MgO Miscibility in Liquid Iron

TL;DR

This study uses density functional theory simulations to investigate the phase behavior of MgO in liquid iron under extreme conditions, revealing a high critical temperature for complete miscibility relevant to planetary interiors.

Contribution

It provides the first detailed phase diagram of MgO-Fe liquid coexistence, showing MgO acts as a component with symmetric regular solution behavior at high pressures and temperatures.

Findings

Critical temperature for miscibility: 7000 K at 68 GPa.

MgO behaves as a component with indistinguishable Mg and O in phases.

MgO exsolution rate is too small to drive a planetary dynamo.

Abstract

We explore phase equilbria on the MgO-Fe join as a prototype of lithophile-core interaction in terrestrial planets. Our simulations, based on density functional theory, are based on a two-phase method: fluids of initially pure MgO and Fe compositions are allowed to establish a dynamic equilbrium across a near-planar interface. Methods for analyzing the composition and other properties of the two coexisting phases show that MgO behaves as a component, with indistinguishable Mg and O concentrations in Fe-rich and oxide-rich phases.
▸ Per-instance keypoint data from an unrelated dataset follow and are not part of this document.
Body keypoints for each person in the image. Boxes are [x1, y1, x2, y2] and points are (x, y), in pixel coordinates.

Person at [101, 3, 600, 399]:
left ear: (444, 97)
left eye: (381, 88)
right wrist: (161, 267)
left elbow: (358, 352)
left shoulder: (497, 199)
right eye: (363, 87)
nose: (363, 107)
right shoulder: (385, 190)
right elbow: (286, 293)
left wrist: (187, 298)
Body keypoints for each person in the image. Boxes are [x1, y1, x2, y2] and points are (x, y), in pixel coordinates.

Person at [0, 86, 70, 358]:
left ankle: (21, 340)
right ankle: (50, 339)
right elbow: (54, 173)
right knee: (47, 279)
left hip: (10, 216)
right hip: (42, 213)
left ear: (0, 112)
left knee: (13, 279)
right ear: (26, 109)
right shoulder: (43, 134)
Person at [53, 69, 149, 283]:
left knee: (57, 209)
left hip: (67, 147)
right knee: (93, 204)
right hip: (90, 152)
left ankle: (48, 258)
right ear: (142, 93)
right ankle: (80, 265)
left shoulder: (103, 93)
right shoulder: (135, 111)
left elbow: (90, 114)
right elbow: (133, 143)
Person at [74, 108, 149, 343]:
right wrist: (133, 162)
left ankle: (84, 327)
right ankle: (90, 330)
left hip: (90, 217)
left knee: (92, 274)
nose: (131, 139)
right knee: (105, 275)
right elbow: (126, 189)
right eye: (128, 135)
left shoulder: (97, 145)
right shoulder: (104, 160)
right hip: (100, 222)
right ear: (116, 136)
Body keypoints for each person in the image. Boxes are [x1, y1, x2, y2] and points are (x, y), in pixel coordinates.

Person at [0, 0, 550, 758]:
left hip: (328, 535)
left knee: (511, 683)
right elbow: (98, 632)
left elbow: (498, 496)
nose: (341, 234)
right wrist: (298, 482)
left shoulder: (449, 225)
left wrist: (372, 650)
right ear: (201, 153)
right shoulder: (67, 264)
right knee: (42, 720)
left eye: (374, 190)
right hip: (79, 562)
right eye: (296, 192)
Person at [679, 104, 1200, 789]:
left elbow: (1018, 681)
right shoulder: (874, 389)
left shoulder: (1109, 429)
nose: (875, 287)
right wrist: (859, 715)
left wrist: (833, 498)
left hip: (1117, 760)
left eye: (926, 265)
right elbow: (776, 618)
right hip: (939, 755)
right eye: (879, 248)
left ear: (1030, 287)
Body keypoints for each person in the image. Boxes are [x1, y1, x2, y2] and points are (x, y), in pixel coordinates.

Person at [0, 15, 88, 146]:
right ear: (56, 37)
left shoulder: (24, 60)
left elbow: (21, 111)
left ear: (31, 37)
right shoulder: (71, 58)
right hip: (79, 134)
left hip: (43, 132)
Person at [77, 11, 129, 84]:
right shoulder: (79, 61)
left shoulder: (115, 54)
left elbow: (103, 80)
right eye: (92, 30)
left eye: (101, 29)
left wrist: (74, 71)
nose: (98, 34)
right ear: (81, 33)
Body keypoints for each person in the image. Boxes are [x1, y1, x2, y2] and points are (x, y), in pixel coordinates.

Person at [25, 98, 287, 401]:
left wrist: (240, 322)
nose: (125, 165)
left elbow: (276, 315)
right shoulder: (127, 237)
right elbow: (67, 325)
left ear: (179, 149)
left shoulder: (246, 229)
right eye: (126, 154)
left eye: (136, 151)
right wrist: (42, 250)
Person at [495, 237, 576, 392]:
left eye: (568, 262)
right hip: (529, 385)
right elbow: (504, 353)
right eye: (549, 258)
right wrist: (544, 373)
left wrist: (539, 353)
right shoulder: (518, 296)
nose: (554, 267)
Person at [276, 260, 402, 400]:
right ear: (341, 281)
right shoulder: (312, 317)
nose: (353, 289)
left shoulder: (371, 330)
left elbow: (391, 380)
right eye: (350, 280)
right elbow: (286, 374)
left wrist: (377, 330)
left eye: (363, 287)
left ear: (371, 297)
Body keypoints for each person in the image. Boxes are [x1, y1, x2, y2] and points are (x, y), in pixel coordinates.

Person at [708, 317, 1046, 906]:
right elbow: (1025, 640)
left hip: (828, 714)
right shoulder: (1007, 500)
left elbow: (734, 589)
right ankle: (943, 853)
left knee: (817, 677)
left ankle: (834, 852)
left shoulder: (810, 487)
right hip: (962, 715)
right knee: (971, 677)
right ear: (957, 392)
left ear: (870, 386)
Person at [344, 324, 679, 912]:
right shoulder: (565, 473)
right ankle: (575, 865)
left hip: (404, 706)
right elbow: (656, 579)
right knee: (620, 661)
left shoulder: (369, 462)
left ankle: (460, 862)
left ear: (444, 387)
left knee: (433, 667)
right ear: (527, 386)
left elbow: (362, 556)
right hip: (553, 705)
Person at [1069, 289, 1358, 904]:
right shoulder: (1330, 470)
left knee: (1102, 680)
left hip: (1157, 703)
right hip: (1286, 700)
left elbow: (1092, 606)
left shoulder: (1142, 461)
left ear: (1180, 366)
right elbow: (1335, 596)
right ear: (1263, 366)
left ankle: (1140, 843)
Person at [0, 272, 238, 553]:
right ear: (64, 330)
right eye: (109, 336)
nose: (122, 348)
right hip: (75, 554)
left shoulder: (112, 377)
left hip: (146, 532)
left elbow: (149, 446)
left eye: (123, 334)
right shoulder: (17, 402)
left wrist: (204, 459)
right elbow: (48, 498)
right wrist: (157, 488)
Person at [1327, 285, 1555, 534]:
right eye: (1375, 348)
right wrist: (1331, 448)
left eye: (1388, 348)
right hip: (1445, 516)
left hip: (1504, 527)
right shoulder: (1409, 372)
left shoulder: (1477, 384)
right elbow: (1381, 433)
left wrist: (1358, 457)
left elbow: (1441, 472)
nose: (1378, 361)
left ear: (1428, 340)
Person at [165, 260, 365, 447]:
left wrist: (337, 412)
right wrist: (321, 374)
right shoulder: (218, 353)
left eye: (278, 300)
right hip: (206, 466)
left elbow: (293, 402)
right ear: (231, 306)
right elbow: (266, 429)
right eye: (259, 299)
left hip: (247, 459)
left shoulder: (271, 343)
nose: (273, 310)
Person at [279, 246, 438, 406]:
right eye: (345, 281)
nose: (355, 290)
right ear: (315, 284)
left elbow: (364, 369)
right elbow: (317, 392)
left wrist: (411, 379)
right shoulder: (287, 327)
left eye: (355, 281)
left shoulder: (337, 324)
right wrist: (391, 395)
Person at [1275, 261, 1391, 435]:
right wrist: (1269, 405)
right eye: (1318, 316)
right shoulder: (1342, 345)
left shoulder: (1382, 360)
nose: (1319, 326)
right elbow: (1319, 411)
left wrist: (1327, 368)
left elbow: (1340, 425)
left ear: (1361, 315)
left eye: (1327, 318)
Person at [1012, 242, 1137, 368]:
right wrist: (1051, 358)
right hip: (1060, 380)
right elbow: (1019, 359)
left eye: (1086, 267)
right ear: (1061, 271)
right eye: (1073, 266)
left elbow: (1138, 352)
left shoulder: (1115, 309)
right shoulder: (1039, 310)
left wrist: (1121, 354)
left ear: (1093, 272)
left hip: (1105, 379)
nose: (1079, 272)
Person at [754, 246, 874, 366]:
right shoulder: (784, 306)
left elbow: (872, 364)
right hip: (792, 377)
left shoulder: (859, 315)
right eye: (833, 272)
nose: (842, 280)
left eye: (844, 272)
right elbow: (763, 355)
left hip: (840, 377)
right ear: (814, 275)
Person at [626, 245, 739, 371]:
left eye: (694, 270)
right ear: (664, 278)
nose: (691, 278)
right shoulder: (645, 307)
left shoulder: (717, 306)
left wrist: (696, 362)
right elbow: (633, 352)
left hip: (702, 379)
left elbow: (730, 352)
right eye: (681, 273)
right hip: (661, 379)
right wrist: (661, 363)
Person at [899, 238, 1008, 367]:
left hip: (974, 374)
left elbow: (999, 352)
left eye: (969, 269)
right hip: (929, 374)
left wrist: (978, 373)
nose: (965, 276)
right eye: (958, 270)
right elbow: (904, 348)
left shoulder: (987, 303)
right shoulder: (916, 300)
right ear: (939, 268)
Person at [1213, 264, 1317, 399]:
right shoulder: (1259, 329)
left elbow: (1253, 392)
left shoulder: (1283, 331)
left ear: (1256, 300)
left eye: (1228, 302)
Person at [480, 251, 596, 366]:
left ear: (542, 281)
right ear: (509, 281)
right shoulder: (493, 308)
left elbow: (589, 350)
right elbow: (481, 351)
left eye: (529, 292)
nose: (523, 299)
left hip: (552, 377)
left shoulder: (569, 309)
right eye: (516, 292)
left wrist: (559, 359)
The phase diagram is well described as that of a symmetric regular solution, a picture confirmed by independent one-phase determinations of the enthalpy, entropy, and volume of mixing. The critical temperature, above which there is complete miscibility across the MgO-Fe join is 7000 K at 68 GPa, and 9000 K and 172 GPa. The rate of MgO exsolution from the Fe-rich liquid on cooling is similar to that found in previous experimental studies, and is too small to drive a dynamo.